A local food bank and distribution network was featured on a Michigan Radio piece the other day, and it really captures how to give to people in a way that respects their dignity. For one thing, when you are giving food to the hungry, you don’t just hand them wax beans and canned beets.
John Arnold, executive director of Feeding America West Michigan Food Bank, says that people shouldn’t be getting what he calls “bomb shelter food.”
“Products like powdered milk and dry beans and dried noodles sound and look nutritious but you never see in people’s shopping cart,” he observes.
Instead, as Kyle Norris reports, Arnold recognizes that “nobody eats that stuff, but somehow food agencies think that’s what they supposed to give people in need.

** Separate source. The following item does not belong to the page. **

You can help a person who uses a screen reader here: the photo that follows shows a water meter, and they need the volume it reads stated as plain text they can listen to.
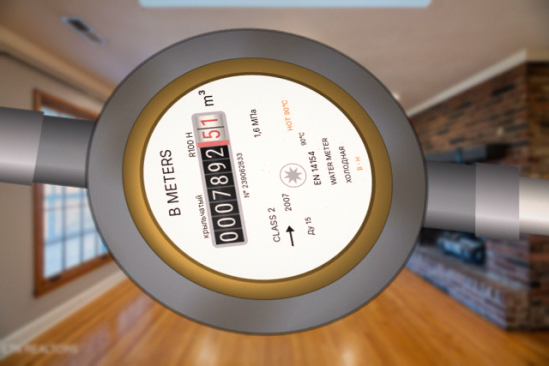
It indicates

Arnold says we need to get people good, nutritious food in a way that makes it fun.
Arnold also says agencies have to let people pick the food they want, as opposed to handing someone a box filled with a random assortment of food they may or may not eat. These things aren’t just his personal theories. He points to research from United Way and Michigan State University that backs these conclusions.”

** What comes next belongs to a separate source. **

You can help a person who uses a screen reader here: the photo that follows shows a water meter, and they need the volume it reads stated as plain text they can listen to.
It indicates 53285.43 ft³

One of the principles of effective compassion is that we are to discern and respect each person’s freedom, constitutive of their dignity as created in the image of God. In this concrete case, it means in part having people exercise their own autonomy and choose their own foods, rather than be handed what someone else assumes they need.
So this is a good rule of thumb for treating others as you do yourself: “When we do care for one another it should be with food we’d want to serve our own family.”